▶ _Problem A_
Answer these questions using the search engine ranking comparator description:
(i) Which two measures are used to evaluate ranking similarity against Google?
(ii) Which tool is used to extract results from the dynamic engines?
(iii) How many results per query are stored, and in what kind of file?
▶ _Problem B_
In the search engine ranking comparator description, restate the paragraph beginning "The system issues real-world queries" more briefly, keeping its main facts.
▶ _Problem C_
Resume the search engine ranking comparator description after its final line, continuing the Ranking Comparison & Evaluation stage.

++++ Supplied text ++++

Search Engine Ranking Comparator

Introduction

SECmp is a search analysis system designed to collect, normalize, and compare search engine rankings, using Google Search results as the relevance baseline.

The system issues real-world queries to multiple search engines, extracts the top organic results, and evaluates ranking similarity against Google using percent overlap and Spearman rank correlation. SECmp focuses on ranking behavior, relevance divergence, and signal consistency across heterogeneous search platforms.

This project reflects core problems in information retrieval, ranking systems, and signal evaluation, and mirrors workflows used in search quality analysis and automated sourcing systems.

Workflow

SECmp follows a two-stage pipeline:

1. Search Result Collection (Task 1)

Query Ingestion
- Load a predefined query set (e.g. 100 real-world queries).
Multi-Engine Search
- Issue queries to supported search engines:
  - Google (baseline, pre-collected)
  - Bing
  - Yahoo!
  - DuckDuckGo
  - Ask
- Apply randomized delays to avoid throttling.
Result Extraction
- Use Selenium for dynamic engines (Bing, Yahoo).
- Use Requests + BeautifulSoup for static or semi-static engines.
- Decode redirect and tracking URLs to obtain canonical destination links.
Result Normalization
- Clean and normalize URLs to remove:
  - Scheme differences (http / https)
  - Trailing slashes
  - Tracking and redirect wrappers
Structured Storage
- Persist top-10 results per query into engine-specific JSON files.

2. Ranking Comparison & Evaluation (Task 2)

Baseline Alignment
- Load Google Search results as the reference ranking.
Overlap Analysis
- Compute the number and percentage of overlapping URLs between each engine and Google.

++++ Stored records ++++

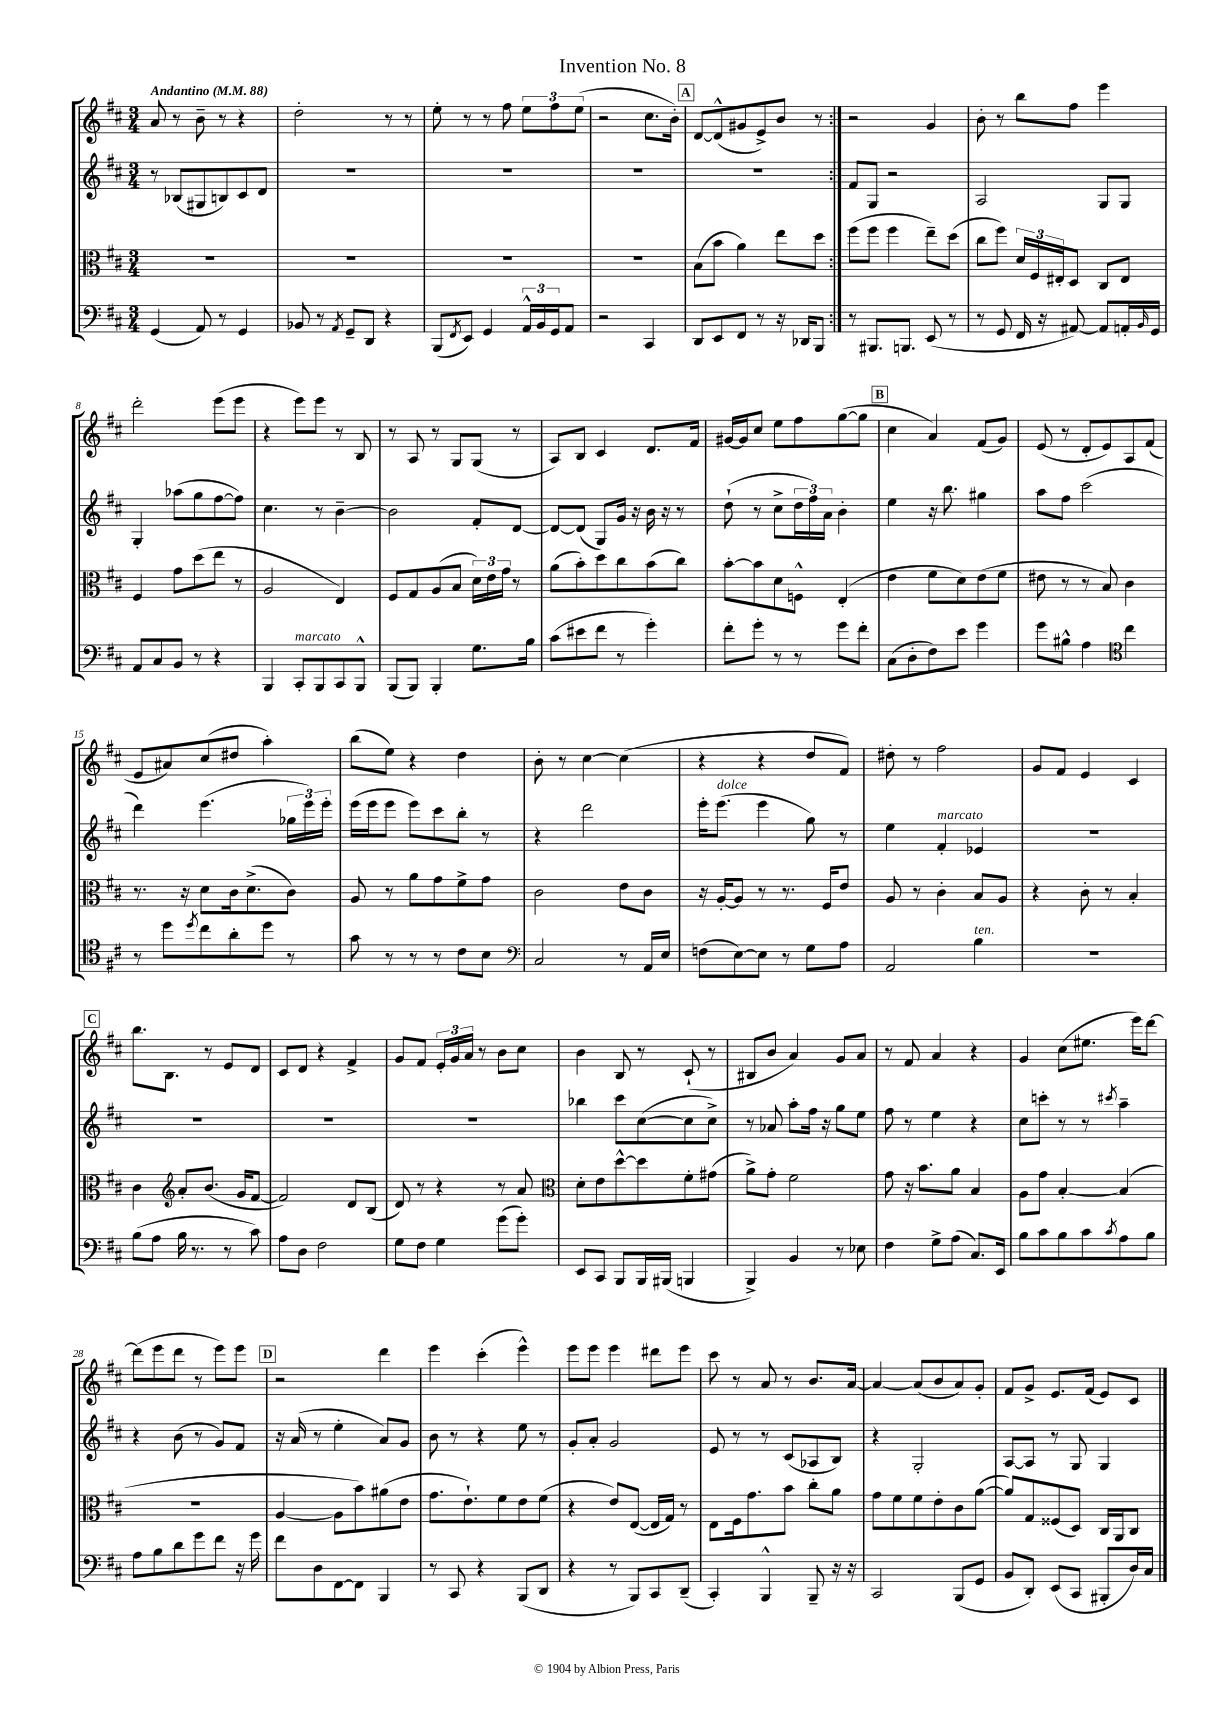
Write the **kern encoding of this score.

**kern	**kern	**kern	**kern
*staff4	*staff3	*staff2	*staff1
*clefF4	*clefC3	*clefG2	*clefG2
*k[f#c#]	*k[f#c#]	*k[f#c#]	*k[f#c#]
*M3/4	*M3/4	*M3/4	*M3/4
*MM88	*MM88	*MM88	*MM88
(4GG	2.r	8r	8a
.	.	(8B-	8r
8AA)	.	8G#	8b~
8r	.	8B)	8r
4GG	.	8c#	4r
.	.	8d	.
=	=	=	=
8BB-	2.r	2.r	2dd'
8r	.	.	.
8qAA	.	.	.
8GG~	.	.	.
8DD	.	.	.
4r	.	.	8r
.	.	.	8r
=	=	=	=
(8BBB	2.r	2.r	8ee'
8qFF#	.	.	.
8EE)	.	.	8r
4GG	.	.	8r
.	.	.	8ff#
24AA^^	.	.	12ee
24BB	.	.	.
24GG	.	.	12ff#
8AA	.	.	.
.	.	.	(12ee
=	=	=	=
2r	2.r	2.r	2r
4CC#	.	.	8.cc#
.	.	.	16b')
=	=	=	=
8DD	(8B	2.r	[8d
8EE	8b	.	(8d^^]
8FF#	4a)	.	8g#
8r	.	.	8e^)
16r	8ee	.	8b
16DD-	.	.	.
8BBB	8dd	.	8r
=:|!	=:|!	=:|!	=:|!
8r	(8ff#	8f#	2r
8.BBB#	8ff#	8G	.
.	4ff#	2r	.
8.BBB	.	.	.
(8EE	8ee~)	.	4g
8r	(8dd	.	.
=	=	=	=
8r	8cc#	2A	8b'
8GG	8ff#)	.	8r
16FF#	24d	.	8bb
.	24F#	.	.
16r	.	.	.
.	24E#'	.	.
[8AA#)	8D	.	8ff#
8AA#]	8C#	8G	4eee
16AA'	8E#	8G	.
16qqBB	.	.	.
16GG	.	.	.
=	=	=	=
8AA	4F#	4G'	2ddd'
8C#	.	.	.
8BB	8g	(8aa-	.
8r	(8dd	8gg	.
4r	8ee	[8ff#	(8eee
.	8r	8ff#])	8eee
=	=	=	=
4BBB	2A	4.cc#	4r
8CC#'	.	.	8eee)
8BBB	.	8r	8eee
8CC#	4E)	[4b~	8r
8BBB^^	.	.	8B
=	=	=	=
(8BBB	8F#	2b]	8r
8BBB)	8G	.	8A
4BBB'	(8A	.	8r
.	8B	.	8G
8.G	24d)	8f#'	(8G
.	24e	.	.
.	24g	.	.
.	8r	[8d	8r
16B	.	.	.
=	=	=	=
(8c#	(8a	8d_	8A)
8e#	8b')	(8d]	8B
8f#	8dd	8G)	4c#
8r	8cc#	16g	.
.	.	16r	.
4g')	(8b	16b	8.d
.	.	16r	.
.	8cc#)	8r	.
.	.	.	16f#
=	=	=	=
8f#'	[8b'	(8dd`	[16g#
.	.	.	16g#]
8g'	8b]	8r	8cc#
8r	8d	8cc#^	8ee
8r	8F^^	24dd	8ff#
.	.	24ff#)	.
.	.	24a	.
8g	(4E'	4b'	([8gg
8f#'	.	.	8gg]
=	=	=	=
(8C#	4e	4ee	4cc#
8D'	.	.	.
8F#)	8f#	16r	4a)
.	.	8.bb	.
8e	8d)	.	.
4g	(8e	4gg#	(8f#
.	8f#	.	8g)
=	=	=	=
8g	8e#	8aa	(8e
8B#^^	8r	8ff#	8r
4A	8r	(2ccc#	8d'
.	8B)	.	8e)
*clefC4	*	*	*
4cc#	4c#	.	8A
.	.	.	(8f#
=	=	=	=
8r	8.r	4ddd)	8e
8dd	.	.	8a#)
.	16r	.	.
8qdd	.	.	.
8cc#	8d	(4.eee	(8cc#
8a'	16c#	.	8dd#
.	(8.d^	.	.
8dd	.	.	4aa')
8r	8c#)	24gg-	.
.	.	24eee)	.
.	.	24eee'	.
=	=	=	=
8g	8A	(16eee	(8bb
.	.	16eee	.
8r	8r	8eee	8ee)
8r	8a	8eee)	4r
8r	8g	8ccc#	.
8c#	8f#^	8bb'	4dd
8B	8g	8r	.
=	=	=	=
*clefF4	*	*	*
2C#	2c#	4r	8b'
.	.	.	8r
.	.	2ddd	[4cc#
8r	8e	.	(4cc#]
16AA	8c#	.	.
16E	.	.	.
=	=	=	=
(8F	16r	16eee'	4r
.	[16A'	(8.eee	.
[8E)	8A]	.	.
8E]	8r	4eee	4r
8r	8.r	.	.
8G	.	8gg)	8dd
.	16F#	.	.
8A	8e	8r	8f#)
=	=	=	=
2AA	8A	4ee	8dd#'
.	8r	.	8r
.	4c#'	4f#'	2ff#
4B	8B	4e-	.
.	8A	.	.
=	=	=	=
2.r	4r	2.r	8g
.	.	.	8f#
.	8c#'	.	4e
.	8r	.	.
.	4B'	.	4c#
=	=	=	=
(8B	4c#	2.r	8.bb
8A	.	.	.
.	.	.	8.B
*	*clefG2	*	*
16B	8a'	.	.
8.r	.	.	.
.	(8.b	.	8r
8r	.	.	8e
.	16g	.	.
8c#)	[8f#	.	8d
=	=	=	=
8A	2f#])	2.r	8c#
8D	.	.	8d
2F#	.	.	4r
.	8d	.	4f#^
.	(8B	.	.
=	=	=	=
8G	8d)	2.r	8g
8F#	8r	.	8f#
4G	4r	.	24e'
.	.	.	24g
.	.	.	24a
.	.	.	8r
(8g	8r	.	8b
8g')	8a	.	8cc#
=	=	=	=
*	*clefC3	*	*
8EE	8d'	4bb-	4b
8CC#	8e	.	.
8BBB	[8dd^^	8ccc#	8B
16BBB	8dd]	([8cc#	8r
(16BBB#	.	.	.
4BBB	8f#'	8cc#]	(8c#`
.	(8g#	8cc#^)	8r
=	=	=	=
4BBB^)	8a^)	8r	8B#
.	8g'	8a-	8b
4BB	2f#	8aa'	4a)
.	.	16ff#	.
.	.	16r	.
8r	.	8gg	8g
8E-	.	8ee	8a
=	=	=	=
4F#	8g	8ff#	8r
.	16r	8r	8f#
.	8.b	.	.
8G^	.	4ee	4a
(8A	8a	.	.
8.C#)	4B	4r	4r
16EE	.	.	.
=	=	=	=
8B	8A	8cc#	4g
8c#	8g	8ccc'	.
8B	[4B'	8r	(8cc#
8c#	.	8r	8.ee#
8qc#	.	8qccc#	.
8A	(4B]	4aa~	.
.	.	.	16eee)
8B	.	.	[8ddd
=	=	=	=
8A	2.r	4r	(8ddd]
8B	.	.	8eee
8d	.	(8b	8ddd
8g	.	8r	8r
8f#	.	8g)	8eee)
16r	.	8f#	8eee
16g	.	.	.
=	=	=	=
8f#	[4A	16r	2r
.	.	(16a	.
8D	.	8r	.
[8FF#	8A]	4ee'	.
8FF#]	8b)	.	.
4BBB	(8a#	8a)	4ddd
.	8e	8g	.
=	=	=	=
8r	8.g	8b	4eee
8CC#	.	8r	.
.	8.e`)	.	.
4r	.	4r	(4ccc#'
.	8f#	.	.
(8BBB	8e	8ee	4eee^^)
8DD	(8f#	8r	.
=	=	=	=
4r	4r	8g'	8eee
.	.	8a'	8eee
8r	8e)	2g	4eee
8BBB)	([8E	.	.
8CC#	16E]	.	8ddd#
.	16G)	.	.
(8DD~	8r	.	8eee
=	=	=	=
4CC#')	8E	8e	8ccc#
.	16F#	8r	8r
.	8.g	.	.
4BBB^^	.	8r	8a
.	8b	(8c#	8r
8BBB~	8cc#'	8A-	8.b
16r	8a	8B)	.
16r	.	.	[16a
=	=	=	=
2CC#	8g	4r	4a_
.	8f#	.	.
.	8f#	2G'	(8a]
.	8e'	.	8b
(8BBB	8c#	.	8a)
8GG	([8a	.	8g'
=	=	=	=
8BB	8a])	[8A	8f#
8DD')	8G	8A]	8g^
(8EE	(8F##	8r	8.e
8CC#	8D)	8G	.
.	.	.	(16f#
8BBB#'	16C#	4G	8e)
.	16AA	.	.
16D)	8C#	.	8c#
16C#	.	.	.
==	==	==	==
*-	*-	*-	*-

++++

▶ _Task answer A_
(i) Percent overlap and Spearman rank correlation.
(ii) Selenium, used for Bing and Yahoo.
(iii) The top 10 results per query are stored in engine-specific JSON files.

▶ _Task answer B_
The system sends real-world queries to several search engines and pulls out their top organic results. It then uses percent overlap and Spearman rank correlation to measure how closely each ranking matches Google's. Its focus is ranking behavior, relevance divergence, and signal consistency across different search platforms.

▶ _Task answer C_
Ranking Correlation
- Compute Spearman rank correlation coefficient for overlapping results.
- Apply re-ranking logic to handle partial overlaps correctly.
Reporting
- Generate a summary CSV containing:
  - Overlap count
  - Percent overlap
  - Spearman correlation
  - Per-query results and overall averages

Output

SECmp generates structured outputs for both stages:

Task 1 — Search Results

output/
└── task1/
    └── <timestamp>/
        ├── Bing_Results.json
        ├── Yahoo!_Results.json
        ├── DuckDuckGo_Results.json
        └── Ask_Results.json

Each JSON file maps:

Query → Top-10 ranked URLs

Task 2 — Ranking Evaluation

output/
└── task2/
    └── evaluation.csv

The CSV includes:

Query index
Number of overlapping results
Percent overlap with Google
Spearman rank correlation coefficient
Aggregate averages

Tech Stack

Language: Python
Networking: requests
HTML Parsing: BeautifulSoup (beautifulsoup4)
Browser Automation: Selenium (Chrome WebDriver)
Ranking Metrics: Spearman rank correlation
Data Formats: JSON, CSV

How to Run

1. Prerequisites

Python 3.8+
Google Chrome
ChromeDriver (compatible with your Chrome version)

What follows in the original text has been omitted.